De novo genome assembly
Last updated: 10-12-2017.
Command table
Command | Description |
---|---|
cat /P/y16/term3/block3/adapters/*.fa >> adapters.fasta | File containing adapters was created |
java -jar /usr/share/java/trimmomatic.jar SE -phred33 SRR4240378.fastq 1.fastq ILLUMINACLIP:adapters.fasta:2:7:7 java -jar /usr/share/java/trimmomatic.jar SE -phred33 1.fastq 2.fastq TRAILING:20 MINLEN:30 | Deletion of adapters and reads trimming |
velveth Assem 29 -short -fastq 2.fastq velveth Assem2 25 -short -fastq 2.fastq velveth Assem3 29 -short -fastq 2_7.fastq | k-mers preparation for full set of reads and half set |
velvetg Assem -cov_cutoff auto velvetg Assem2 -cov_cutoff auto velvetg Assem3 -cov_cutoff auto | Assembly of full set of reads (k=29/k=25) and half set (k=29); cov_cutoff: removal of low coverage nodes |
spades.py -s 2.fastq -o task6 --only-assembler -k 29 | Assembly using SPAdes |
python /usr/lib/quast/quast.py task6/contigs.fasta | Program used for the analysis of results obtained from SPAdes |
Table 1. Used commands and their description.
Reads preparation
Step one (adapters removal): size before/after is 466360014/457540328 bytes; 81852 (1,85%) of reads were dropped, 4338735 (98,15%) survived.

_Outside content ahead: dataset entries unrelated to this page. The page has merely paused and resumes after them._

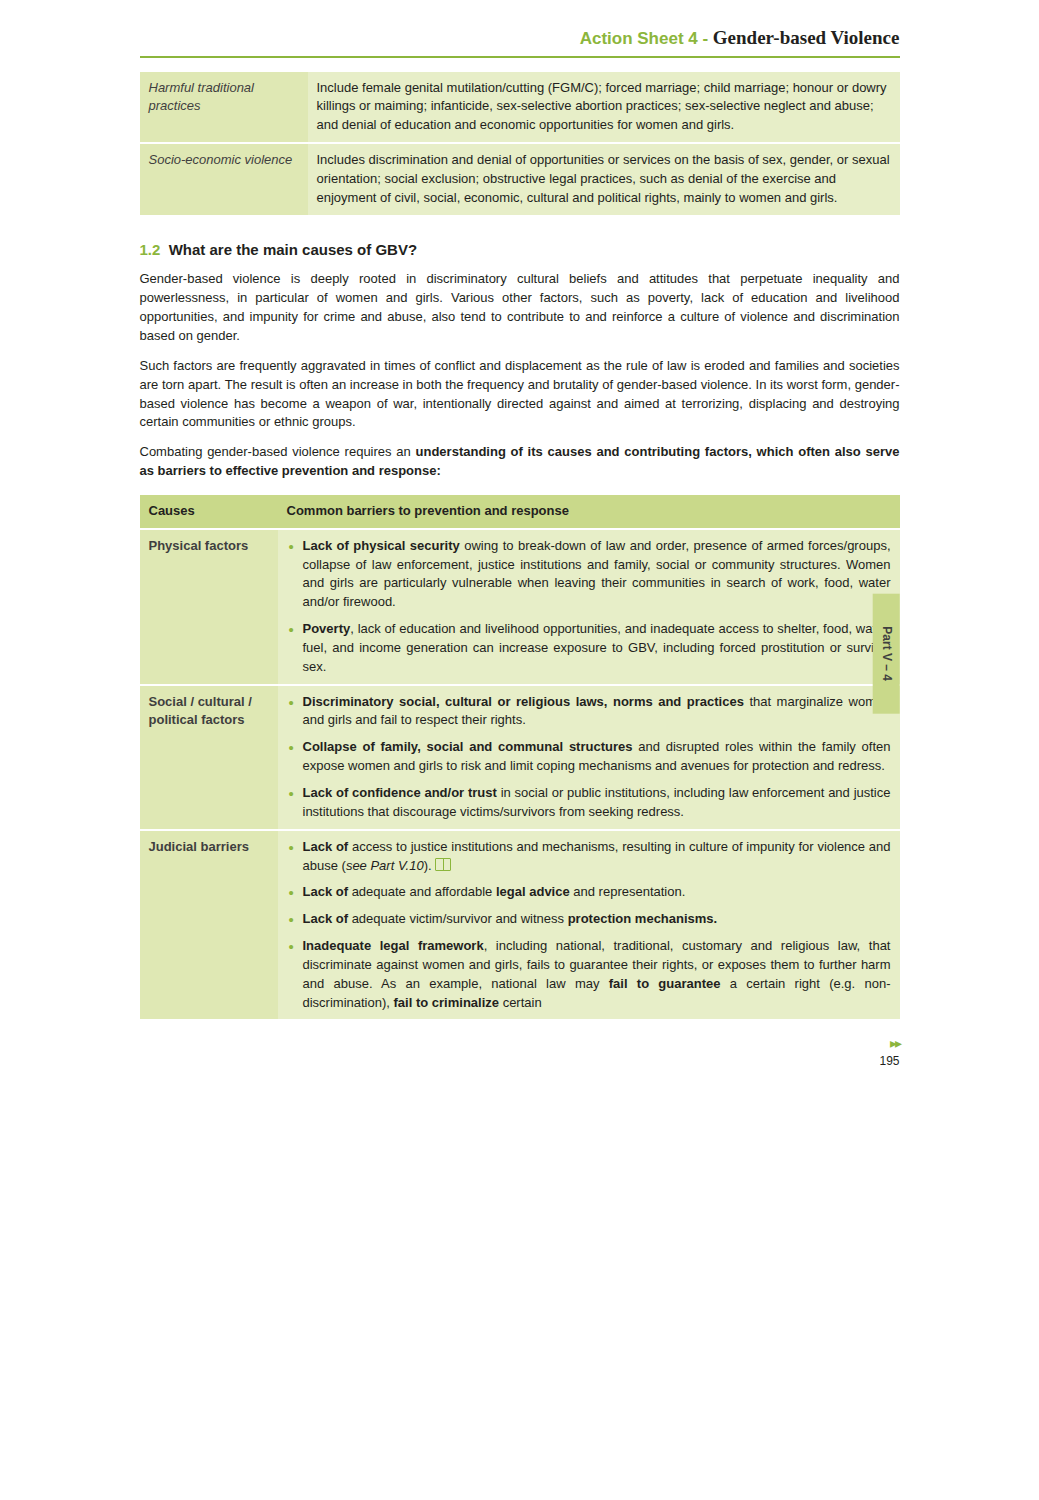Action Sheet 4 - Gender-based Violence
| Harmful traditional practices | Include female genital mutilation/cutting (FGM/C); forced marriage; child marriage; honour or dowry killings or maiming; infanticide, sex-selective abortion practices; sex-selective neglect and abuse; and denial of education and economic opportunities for women and girls. |
| Socio-economic violence | Includes discrimination and denial of opportunities or services on the basis of sex, gender, or sexual orientation; social exclusion; obstructive legal practices, such as denial of the exercise and enjoyment of civil, social, economic, cultural and political rights, mainly to women and girls. |
1.2 What are the main causes of GBV?
Gender-based violence is deeply rooted in discriminatory cultural beliefs and attitudes that perpetuate inequality and powerlessness, in particular of women and girls. Various other factors, such as poverty, lack of education and livelihood opportunities, and impunity for crime and abuse, also tend to contribute to and reinforce a culture of violence and discrimination based on gender.
Such factors are frequently aggravated in times of conflict and displacement as the rule of law is eroded and families and societies are torn apart. The result is often an increase in both the frequency and brutality of gender-based violence. In its worst form, gender-based violence has become a weapon of war, intentionally directed against and aimed at terrorizing, displacing and destroying certain communities or ethnic groups.
Combating gender-based violence requires an understanding of its causes and contributing factors, which often also serve as barriers to effective prevention and response:
| Causes | Common barriers to prevention and response |
| --- | --- |
| Physical factors | Lack of physical security owing to break-down of law and order, presence of armed forces/groups, collapse of law enforcement, justice institutions and family, social or community structures. Women and girls are particularly vulnerable when leaving their communities in search of work, food, water and/or firewood. Poverty , lack of education and livelihood opportunities, and inadequate access to shelter, food, water, fuel, and income generation can increase exposure to GBV, including forced prostitution or survival sex. |
| Social / cultural / political factors | Discriminatory social, cultural or religious laws, norms and practices that marginalize women and girls and fail to respect their rights. Collapse of family, social and communal structures and disrupted roles within the family often expose women and girls to risk and limit coping mechanisms and avenues for protection and redress. Lack of confidence and/or trust in social or public institutions, including law enforcement and justice institutions that discourage victims/survivors from seeking redress. |
| Judicial barriers | Lack of access to justice institutions and mechanisms, resulting in culture of impunity for violence and abuse ( see Part V.10 ). Lack of adequate and affordable legal advice and representation. Lack of adequate victim/survivor and witness protection mechanisms. Inadequate legal framework , including national, traditional, customary and religious law, that discriminate against women and girls, fails to guarantee their rights, or exposes them to further harm and abuse. As an example, national law may fail to guarantee a certain right (e.g. non-discrimination), fail to criminalize certain |
Part V – 4
▸▸
195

Step two (reads trimming): size before/after is 457540328/438533540 bytes; 175703 (4,05%) of reads were dropped, 4163032 (95,95%) survived.
Assembly. Comparison of k=29 and k=25
Performed commands are presented in Table 1. According to Table 2, k=25 is a way more suitable for analysis due to max length of contigs and N50
Parameter | k-mer length=29 | k-mer length=25 |
N50 | 17169 | 27802 |
Total length | 695 924 | 664 866 |
Amount of contigs | 3 319 | 608 |
The longest contigs | a)ID:8, lgth 68672, cov 27.7
b)ID:6, lgth 32730, cov 29.5 c)ID:19, lgth 29952, cov 30.7 | a)ID:6, lgth 70493, cov 44.7 b)ID:12, lgth 63787, cov 44.1 c)ID:9, lgth 56749, cov 45.2 |
Table 2. Assemblies comparison.
Analysis
Used commands are presented in Table 1.
ID:8, lgth 68672, cov 27.7
Contig's coordinates in genome are 460834-528275, amount of mismatches is 15253, gaps: 698. Dot matrix is presented in Fig.1. It's possible to observe small deletion in contig (marked red).
ID:6, lgth 32730, cov 29.5
Contig's coordinates in genome are 15-17919 and 613659-627107 (beginning and end of genome), amount of mismatches is 6518, gaps: 221. Dot matrix is presented in Fig.2.
ID:19, lgth 29952, cov 30.7
Contig's coordinates in genome are 35124-64577, amount of mismatches is 5851, gaps: 251. Dot matrix is presented in Fig.3. According to dot matrix and amount of mismatches and gaps, this contig seems like it has the best quality.
SPAdes
Used commands are presented in Table 1. Comparing to velveth, SPAdes is more user friendly and has more options. Also, it has nice pdf and html output, so I didn't have to waste time using excel (I used program called 'quast' (Fig.4)).
[Download full .pdf report].
Decreased amount of reads
For this task I have left only 2048673 of 4163032 reads. Results of assembly are not promising comparing to full reads set: N50 is 3953, maximum read length is 13789. But total length is not that bad: 643056.